'''
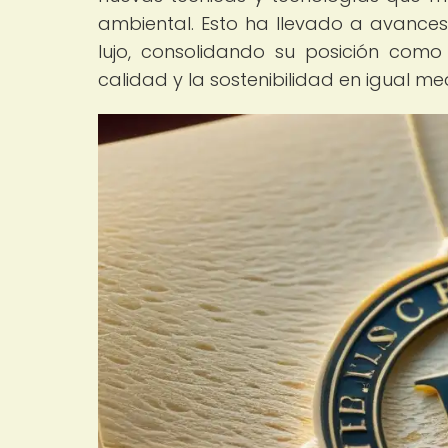
ambiental. Esto ha llevado a avances 
lujo, consolidando su posición com
calidad y la sostenibilidad en igual me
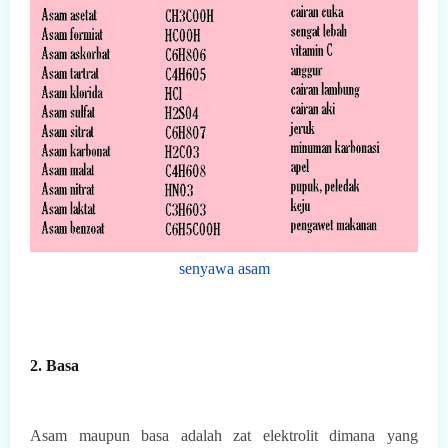
senyawa asam
2. Basa
Asam maupun basa adalah zat elektrolit dimana yang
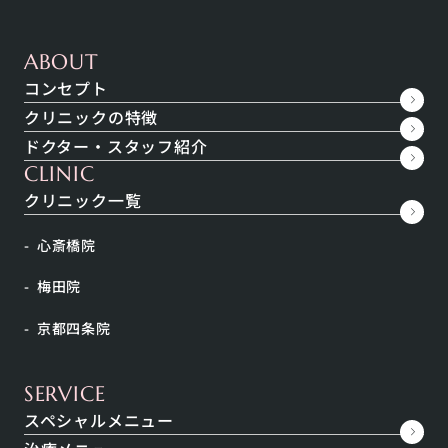
こちらの症例写真は当院規定のプライバシーポリシーに則り、掲載に同意してい
ただいた方の写真のみを使用しております。
ABOUT
CASE
No.
6511
コンセプト
※お問い合わせ時はこちらの番号をお伝えください
クリニックの特徴
施術名
マイクロボトックス
ドクター・スタッフ紹介
CLINIC
施術の価格
88,000円
クリニック一覧
施術当時の価格です
心斎橋院
梅田院
京都四条院
施術の説明
SERVICE
濃度を薄くしたボトックスを、筋肉ではなく皮膚に極
スペシャルメニュー
浅に極少量ずつ注射する方法です。 筋肉の動きは制限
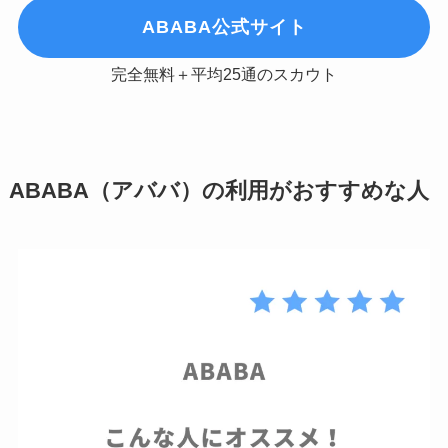
ABABA公式サイト
完全無料＋平均25通のスカウト
ABABA（アババ）の利用がおすすめな人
'''
→ **WORK ITEM**: Please retype all of the material exactly, skipping whatever images it holds.

→ **RESULT FOR THIS TASK**:
ambiental. Esto ha llevado a avances 
lujo, consolidando su posición com
calidad y la sostenibilidad en igual me
senyawa asam
2. Basa
Asam maupun basa adalah zat elektrolit dimana yang
こちらの症例写真は当院規定のプライバシーポリシーに則り、掲載に同意してい
ただいた方の写真のみを使用しております。
ABOUT
CASE
No.
6511
コンセプト
※お問い合わせ時はこちらの番号をお伝えください
クリニックの特徴
施術名
マイクロボトックス
ドクター・スタッフ紹介
CLINIC
施術の価格
88,000円
クリニック一覧
施術当時の価格です
心斎橋院
梅田院
京都四条院
施術の説明
SERVICE
濃度を薄くしたボトックスを、筋肉ではなく皮膚に極
スペシャルメニュー
浅に極少量ずつ注射する方法です。 筋肉の動きは制限
ABABA公式サイト
完全無料＋平均25通のスカウト
ABABA（アババ）の利用がおすすめな人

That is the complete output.